[Source records]
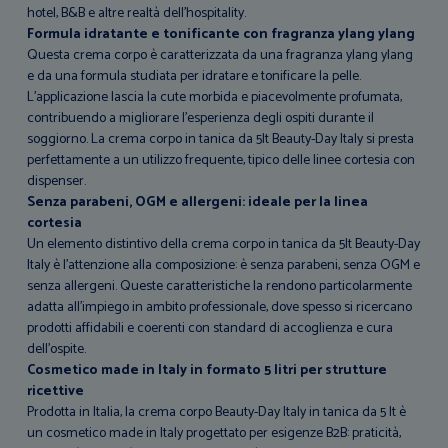
hotel, B&B e altre realtà dell’hospitality.
Formula idratante e tonificante con fragranza ylang ylang
Questa crema corpo è caratterizzata da una fragranza ylang ylang
e da una formula studiata per idratare e tonificare la pelle.
L’applicazione lascia la cute morbida e piacevolmente profumata,
contribuendo a migliorare l’esperienza degli ospiti durante il
soggiorno. La crema corpo in tanica da 5lt Beauty-Day Italy si presta
perfettamente a un utilizzo frequente, tipico delle linee cortesia con
dispenser.
Senza parabeni, OGM e allergeni: ideale per la linea
cortesia
Un elemento distintivo della crema corpo in tanica da 5lt Beauty-Day
Italy è l’attenzione alla composizione: è senza parabeni, senza OGM e
senza allergeni. Queste caratteristiche la rendono particolarmente
adatta all’impiego in ambito professionale, dove spesso si ricercano
prodotti affidabili e coerenti con standard di accoglienza e cura
dell’ospite.
Cosmetico made in Italy in formato 5 litri per strutture
ricettive
Prodotta in Italia, la crema corpo Beauty-Day Italy in tanica da 5 lt è
un cosmetico made in Italy progettato per esigenze B2B: praticità,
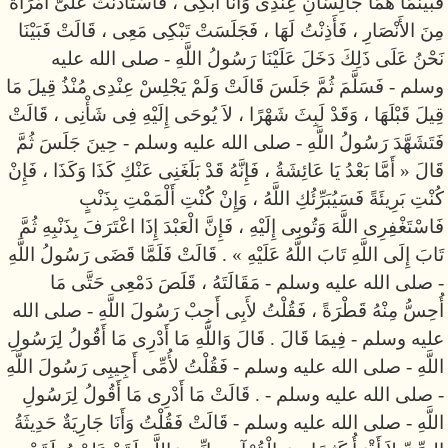
فَبَيْنَمَا هُمَا جَالِسَانِ عِنْدِى وَأَنَا أَبْكِى ، فَاسْتَأْذَنَتْ عَلَىَّ امْرَأَةٌ
مِنَ الأَنْصَارِ ، فَأَذِنْتُ لَهَا ، فَجَلَسَتْ تَبْكِى مَعِى ، قَالَتْ فَبَيْنَا
نَحْنُ عَلَى ذَلِكَ دَخَلَ عَلَيْنَا رَسُولُ اللَّهِ - صلى الله عليه
وسلم - فَسَلَّمَ ثُمَّ جَلَسَ قَالَتْ وَلَمْ يَجْلِسْ عِنْدِى مُنْذُ قِيلَ مَا
قِيلَ قَبْلَهَا ، وَقَدْ لَبِثَ شَهْرًا ، لاَ يُوحَى إِلَيْهِ فِى شَأْنِى ، قَالَتْ
فَتَشَهَّدَ رَسُولُ اللَّهِ - صلى الله عليه وسلم - حِينَ جَلَسَ ثُمَّ
قَالَ « أَمَّا بَعْدُ يَا عَائِشَةُ ، فَإِنَّهُ قَدْ بَلَغَنِى عَنْكِ كَذَا وَكَذَا ، فَإِنْ
كُنْتِ بَرِيئَةً فَسَيُبَرِّئُكِ اللَّهُ ، وَإِنْ كُنْتِ أَلْمَمْتِ بِذَنْبٍ
فَاسْتَغْفِرِى اللَّهَ وَتُوبِى إِلَيْهِ ، فَإِنَّ الْعَبْدَ إِذَا اعْتَرَفَ بِذَنْبِهِ ثُمَّ
تَابَ إِلَى اللَّهِ تَابَ اللَّهُ عَلَيْهِ » . قَالَتْ فَلَمَّا قَضَى رَسُولُ اللَّهِ
- صلى الله عليه وسلم - مَقَالَتَهُ ، قَلَصَ دَمْعِى حَتَّى مَا
أُحِسُّ مِنْهُ قَطْرَةً ، فَقُلْتُ لأَبِى أَجِبْ رَسُولَ اللَّهِ - صلى الله
عليه وسلم - فِيمَا قَالَ . قَالَ وَاللَّهِ مَا أَدْرِى مَا أَقُولُ لِرَسُولِ
اللَّهِ - صلى الله عليه وسلم - فَقُلْتُ لأُمِّى أَجِيبِى رَسُولَ اللَّهِ
- صلى الله عليه وسلم - . قَالَتْ مَا أَدْرِى مَا أَقُولُ لِرَسُولِ
اللَّهِ - صلى الله عليه وسلم - قَالَتْ فَقُلْتُ وَأَنَا جَارِيَةٌ حَدِيثَةُ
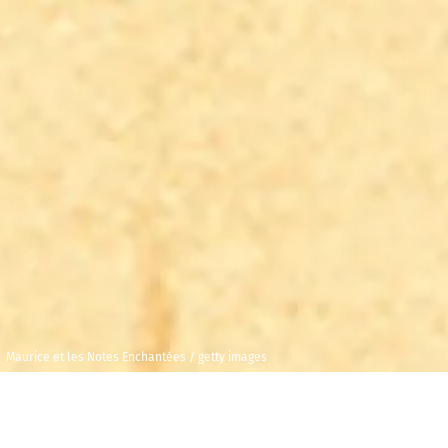
Maurice et les Notes Enchantées / getty images
Mercredi 29
Maison de la
octobre 2025
Radio et de la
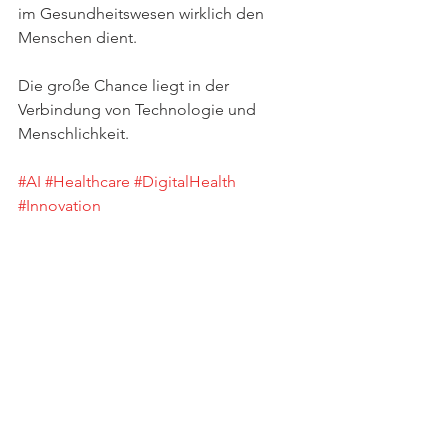
im Gesundheitswesen wirklich den 
Menschen dient.
Die große Chance liegt in der 
Verbindung von Technologie und 
Menschlichkeit.
#AI
#Healthcare
#DigitalHealth
#Innovation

### ACTIVITY
Transcribe exactly and only the lines from the top of the records through the line containing "L’applicazione lascia la", inclusive, and do not copy the pictures.

### REPLY TO THE TASK
hotel, B&B e altre realtà dell’hospitality.
Formula idratante e tonificante con fragranza ylang ylang
Questa crema corpo è caratterizzata da una fragranza ylang ylang
e da una formula studiata per idratare e tonificare la pelle.
L’applicazione lascia la cute morbida e piacevolmente profumata,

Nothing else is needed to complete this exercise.